Perhaps the word “blogger” is the problem. Maybe a sub like “independent journalist” would be better. (That could cover freelancers, too.) Honestly, I would guess that most of us wouldn’t notice where the person next to us was from as long as that person appeared to be working, and wasn’t there making an ass of himself or herself.
Now those who are not too keen with the notion of bloggers in the press box:
I say hell no to the question. There are already far too many loser fan-boys who get their crusty fingers around credentials and then in turn fill up press boxes and clog up locker rooms and make the job of those of us who are actually working ten times harder than it needs to be.
I have an NFL beat. If I ever get a call from the team’s PR people telling me I have to stand in the concourse next season because the PRESS box is full of fan-boy bloggers, I’m gonna quit my job and become a farmer. Just because you understand HTML and have a website no more makes you a member of the media than dispensing Tylenol to my wife makes me a doctor.
There is no reason any blogger needs to be in the press box unless his blog is connected with a legitimate media outlet and he agrees to adhere to the same journalistic standards as all of the rest of us. I’d even go so far to say the blogger must also be getting paid for blogging because that would eliminate about 95 percent of them right off the top.
We should be making our newspapers and newspapers’ websites THE NO. 1 SOURCE FOR BOTH BLOG READERS AND NEWSPAPER READERS (i.e. blog during, and immediately after the game – brief, quoteless recaps or short opinionated pieces; and for the morning paper run feature-ish and reaction-type pieces about the game and its players, including quotes and stats).
Do both those things and “real blogs” (i.e. those of banged out by basement dwellers) become less relevant, other than to rant, rave and cheer in an unregulated fanboyish manner.
There is one point I would like to make in favor of newspapers that I haven’t really seen anyone discuss.
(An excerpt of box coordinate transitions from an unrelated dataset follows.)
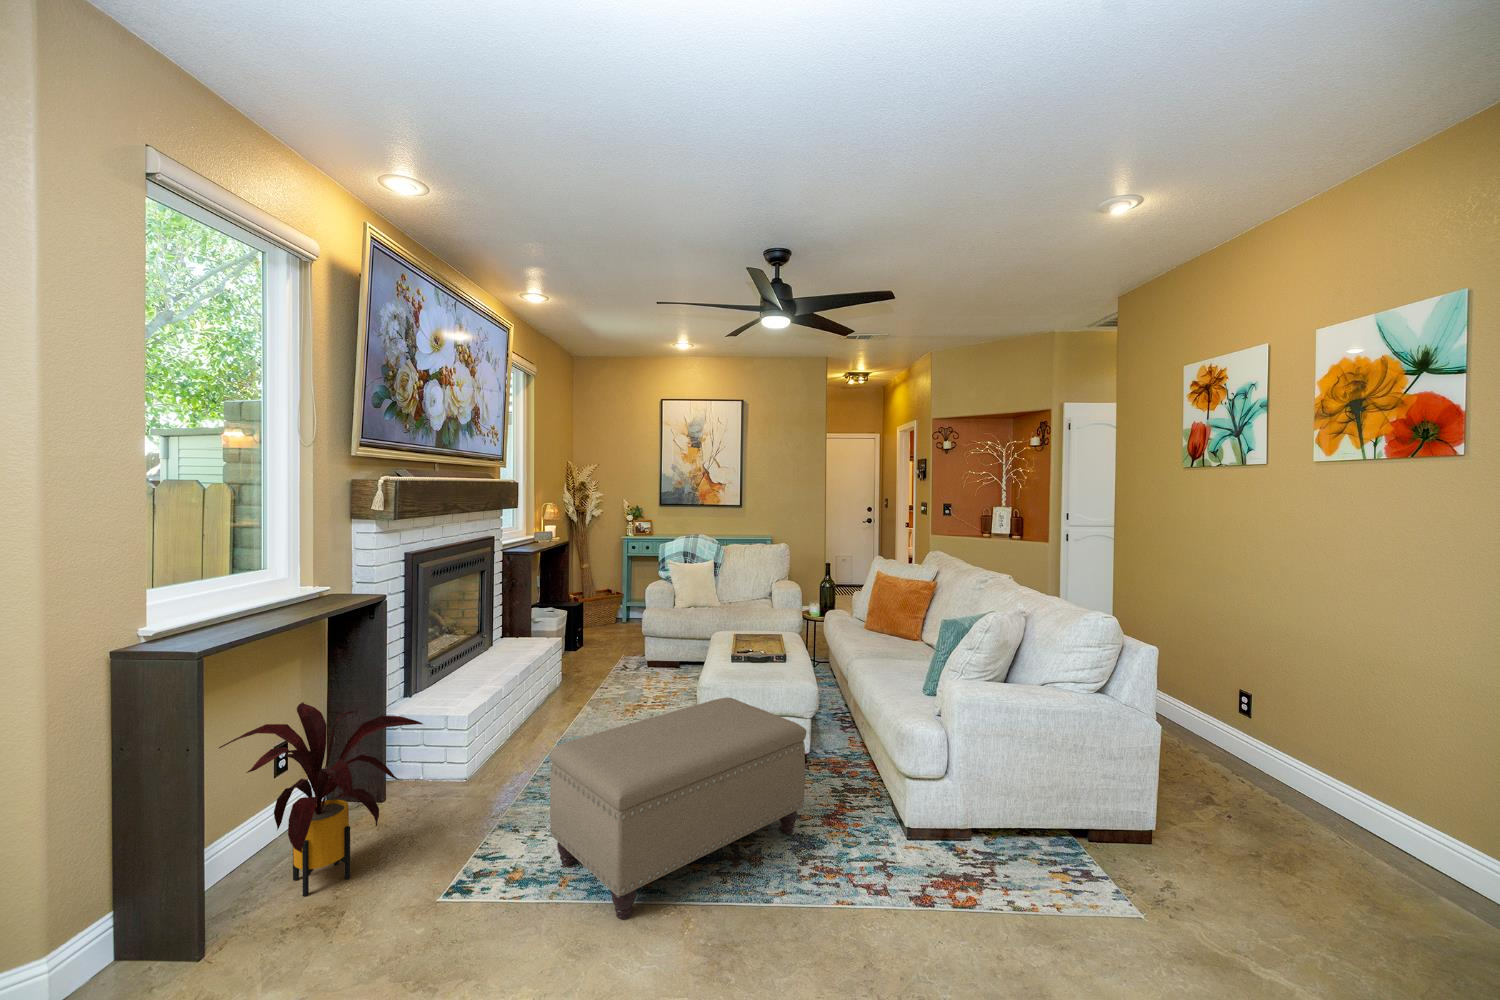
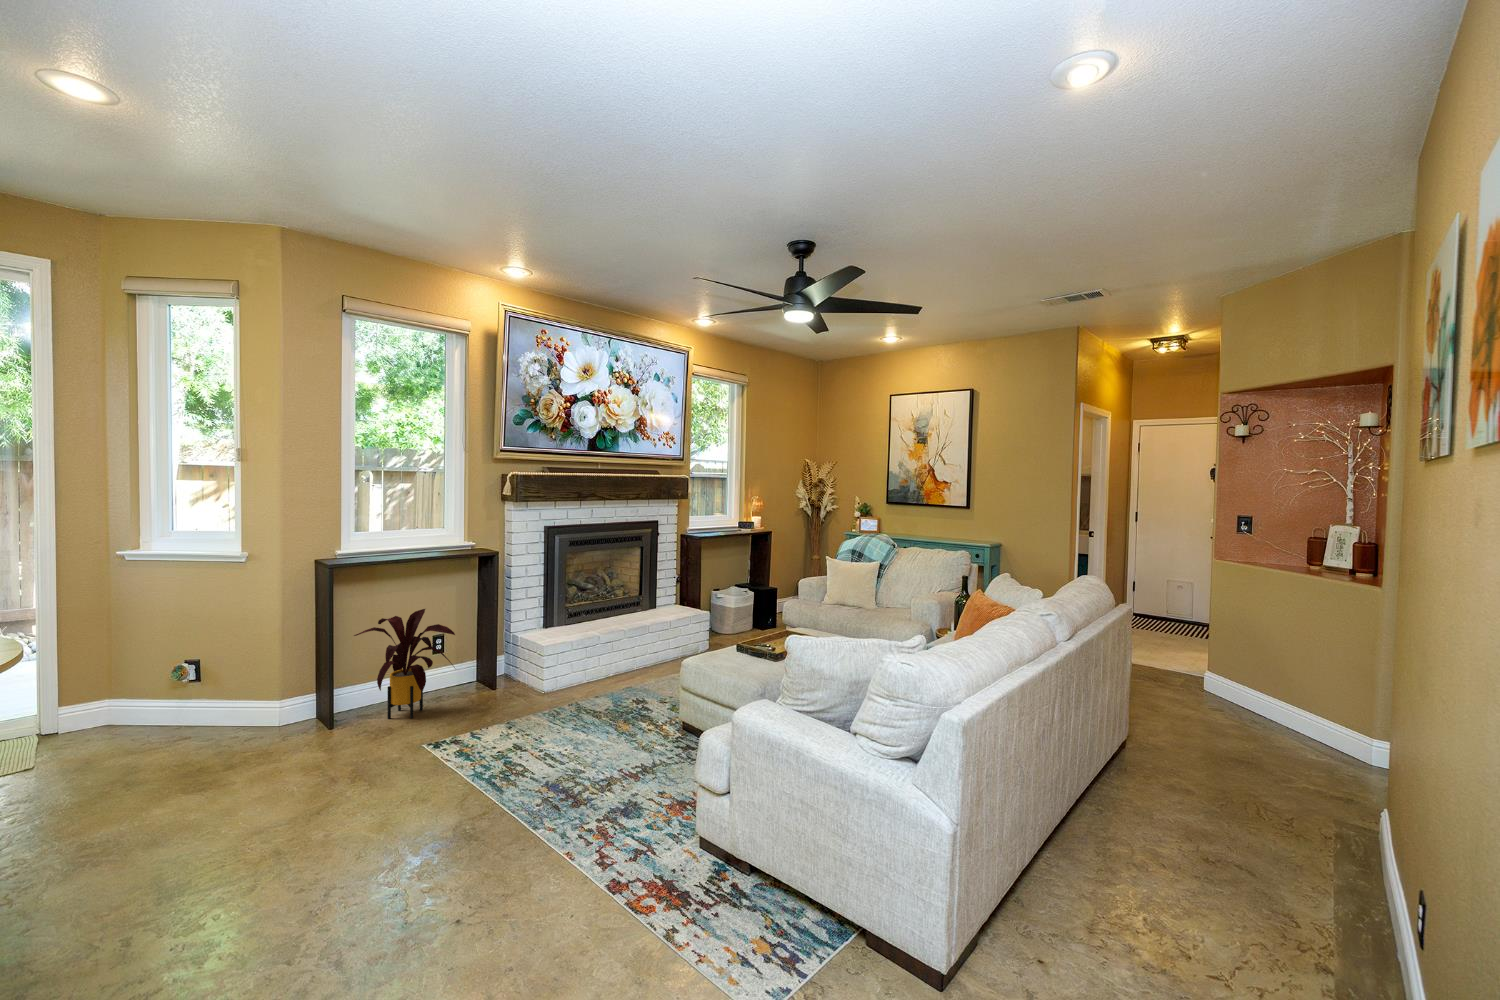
ottoman: present [550,697,807,919] -> none [435,666,653,799]

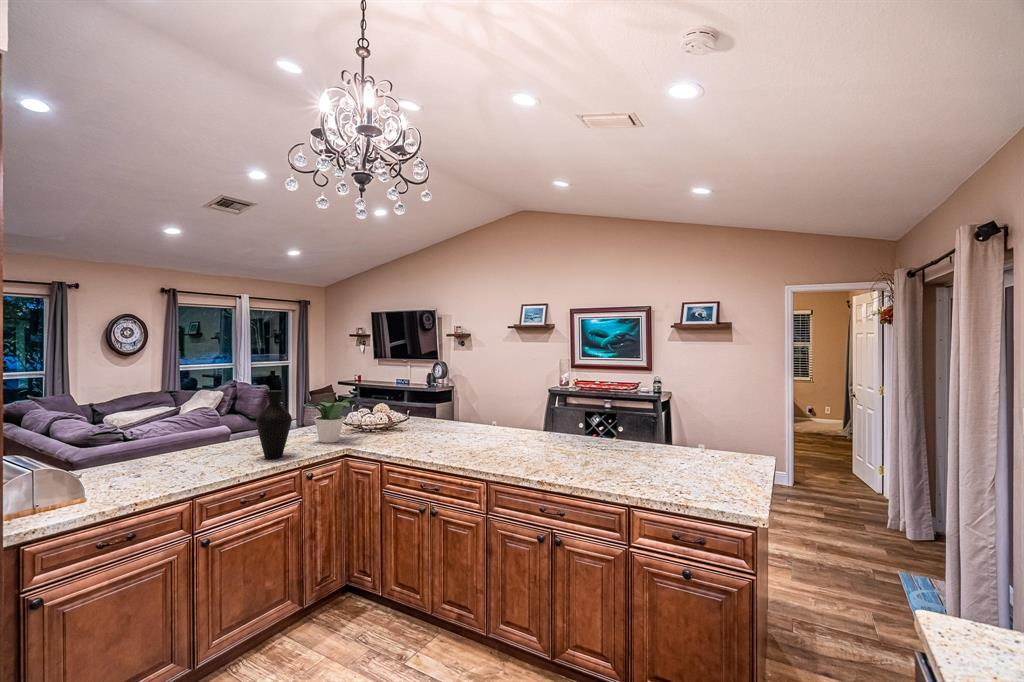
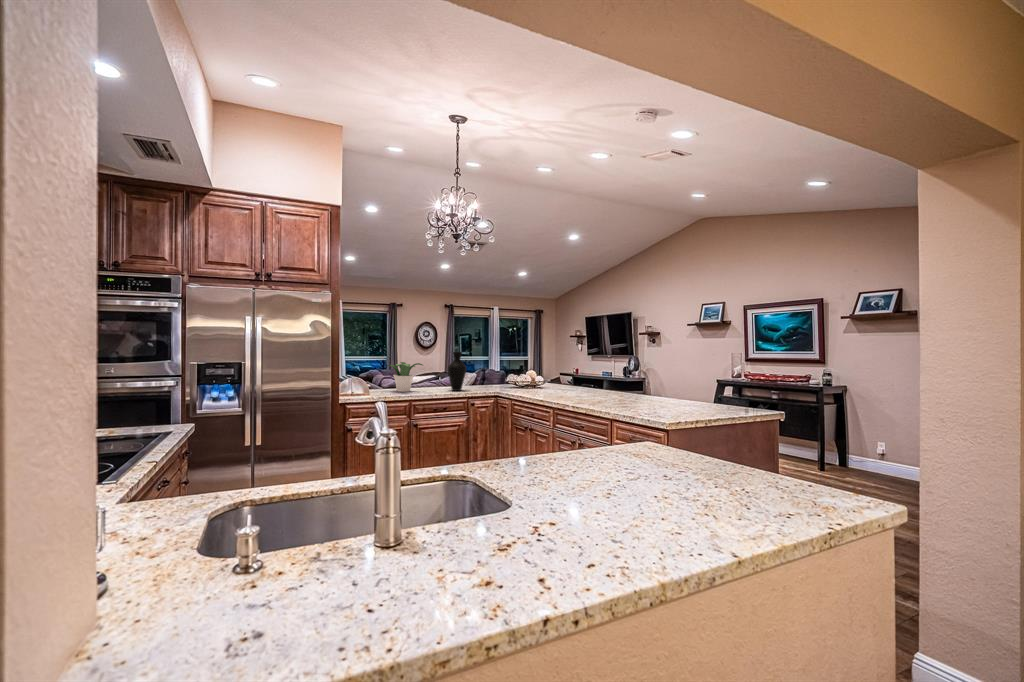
potted plant: present [303,398,357,443] -> present [388,362,422,392]

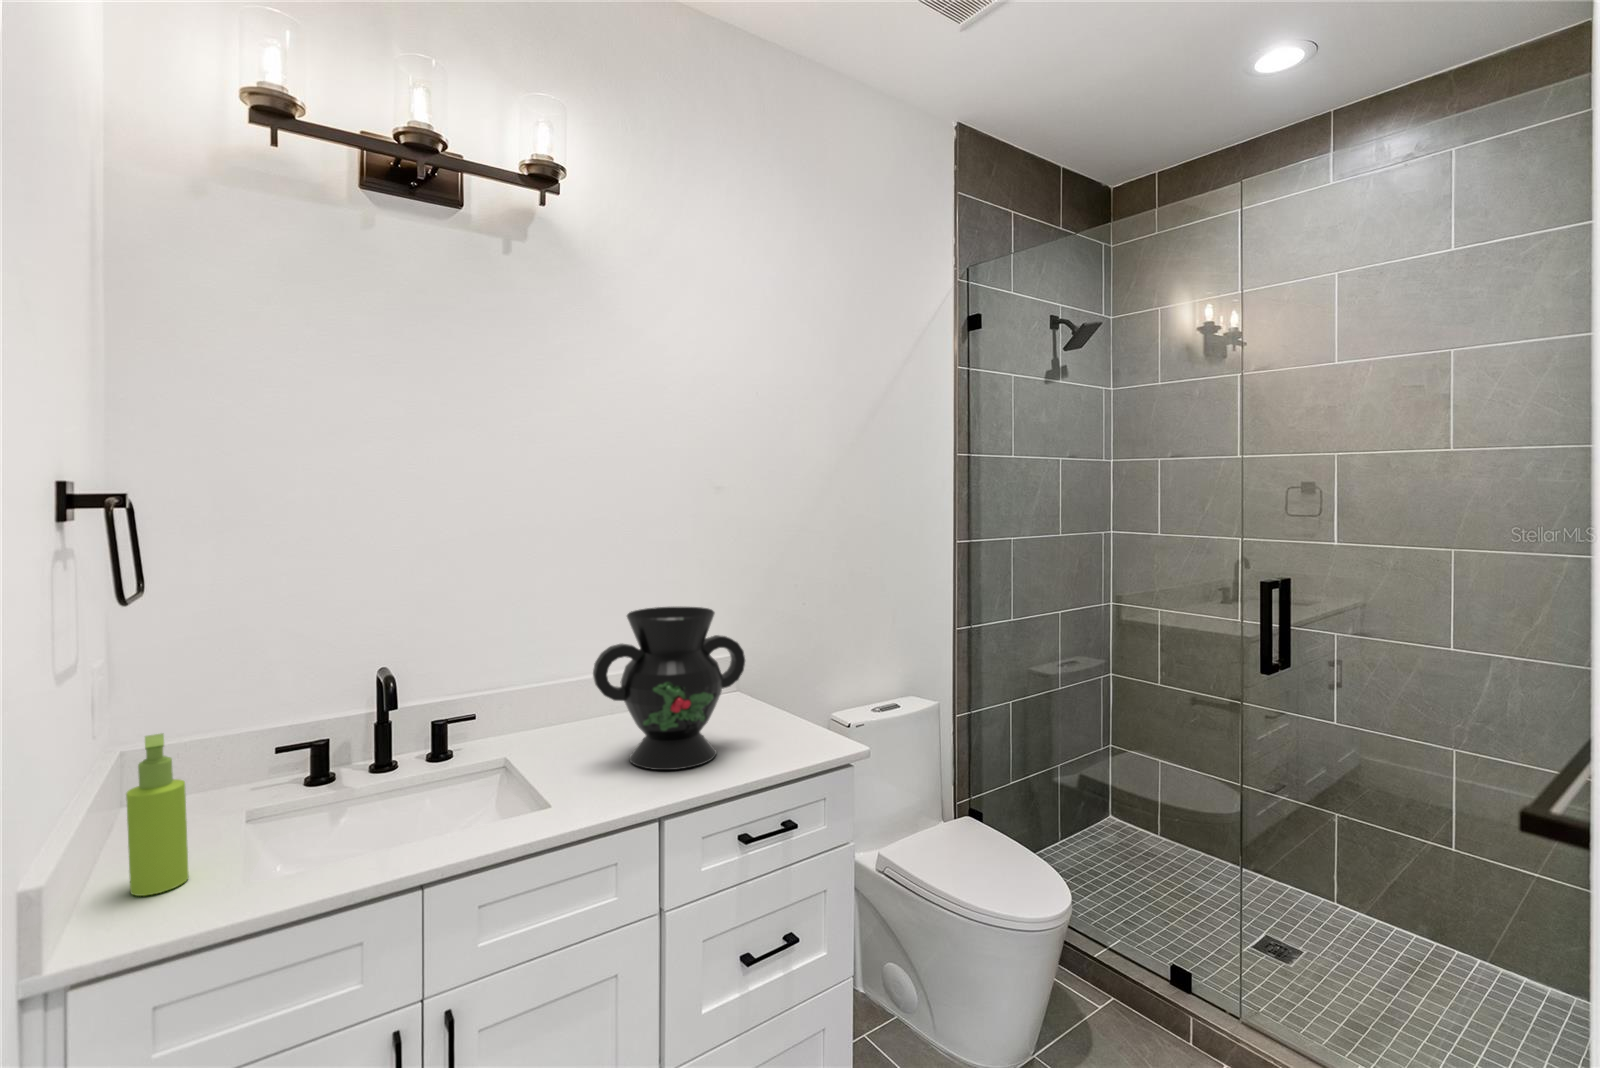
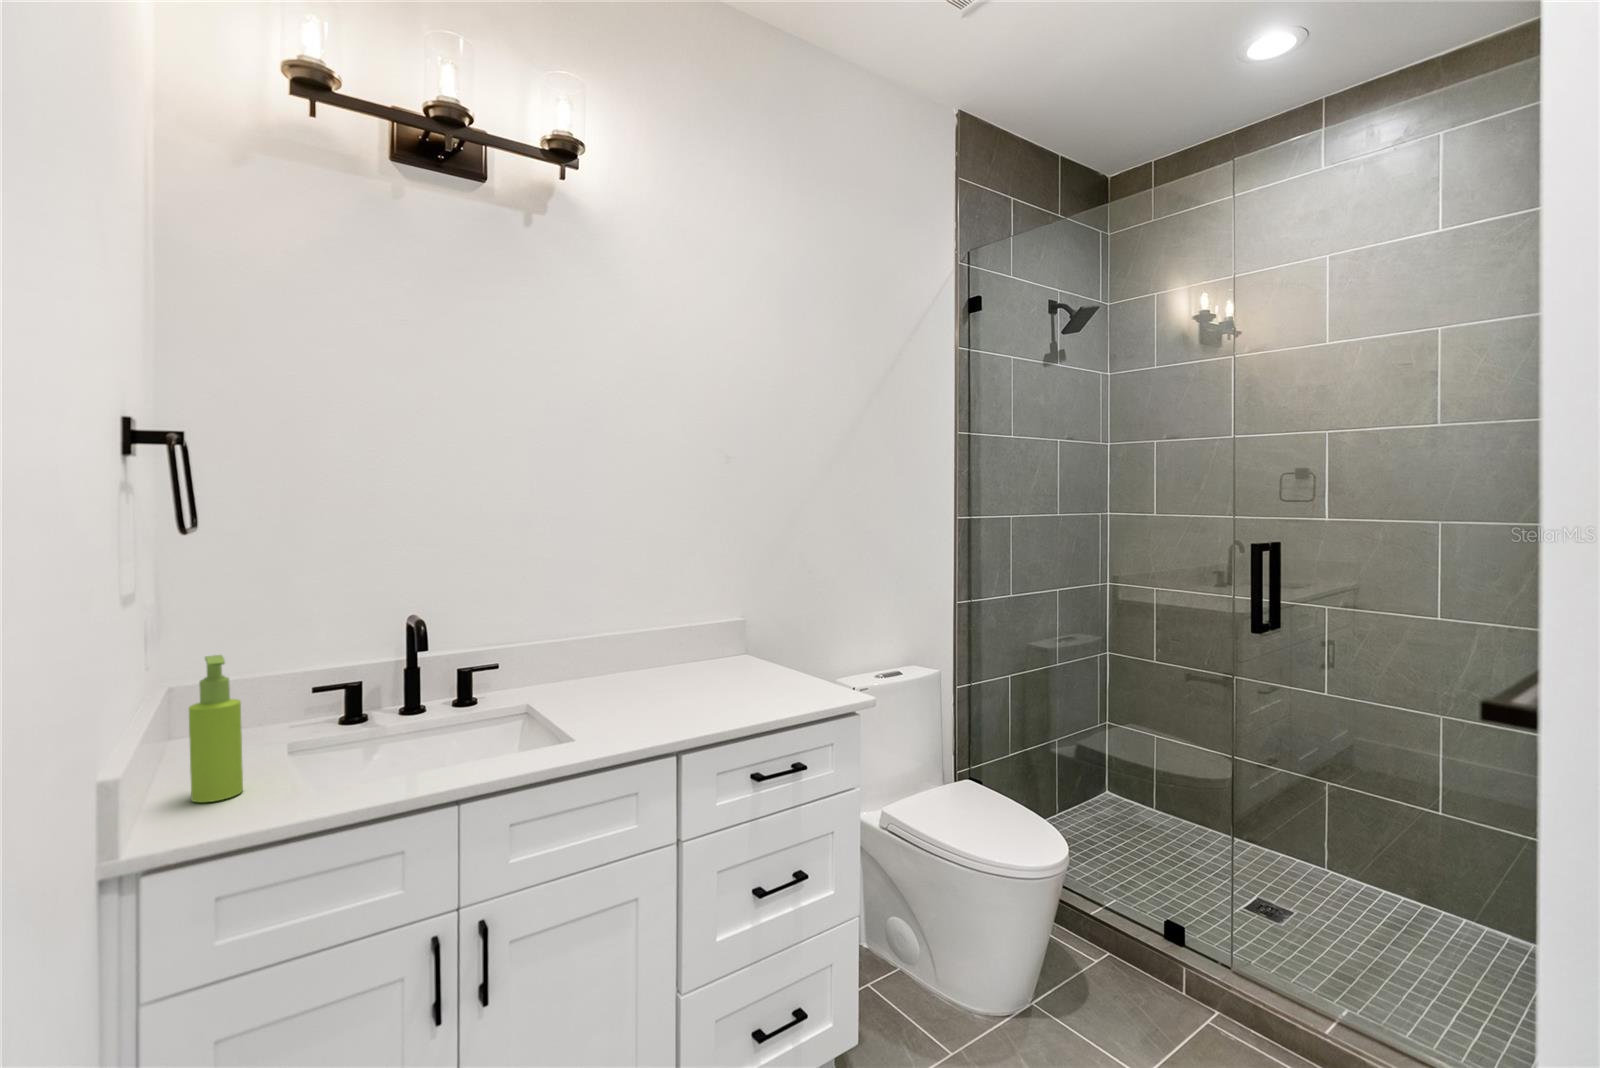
decorative vase: present [593,607,745,770] -> none [611,563,756,713]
There is a sense of “trust” that the general public does have with newspapers. While there have been arguments of specific incidents to say that the media is no longer trusted by the public, I do not believe that people trust bloggers over traditional media.
The majority of them are poorly written by people who love the sound of they’re own keyboarding. They’re an exercise in literary masturbation.
There were over 200 posts in relation to this topic. Read them all here. (Reader beware…there are some bitter sports journalists out there. Not all comments are suitable for all eyes.)
What’s my take on the issue? I fall in line with this post from Sports Journalists:
I think I would allow a blog in if it was real journalism in the blog. Can bloggers be journalists? Yes. Are all bloggers journalists? No. It is a matter of definition. If the blog is an economic enterprise (trying to make money), like rivals/scout or the blogger is actually doing professional work while blogging, I say let them in. But, if it is a fan site where a guy doesn’t adhere to journalistic standards, then I don’t think he she it should be allowed.
I firmly believe that a great majority of bloggers do not wish, nor need, press credentials. These fan sites have a place on the web and are quite entertaining. Their work does not rely on access to the team.
For those sites, however, that are attempting to compete journalistically with traditional media outlets, there should be some consideration to allowing them in the press box. However there needs to be criteria set on deciding who should get such access. Off Wing Opinion is on the right track. The decision should be left up to individual teams.
What the Islanders are doing is realization that bloggers can play a role in covering the team. I hope more teams follow suit and view bloggers (in some form) as potentially valuable club resources.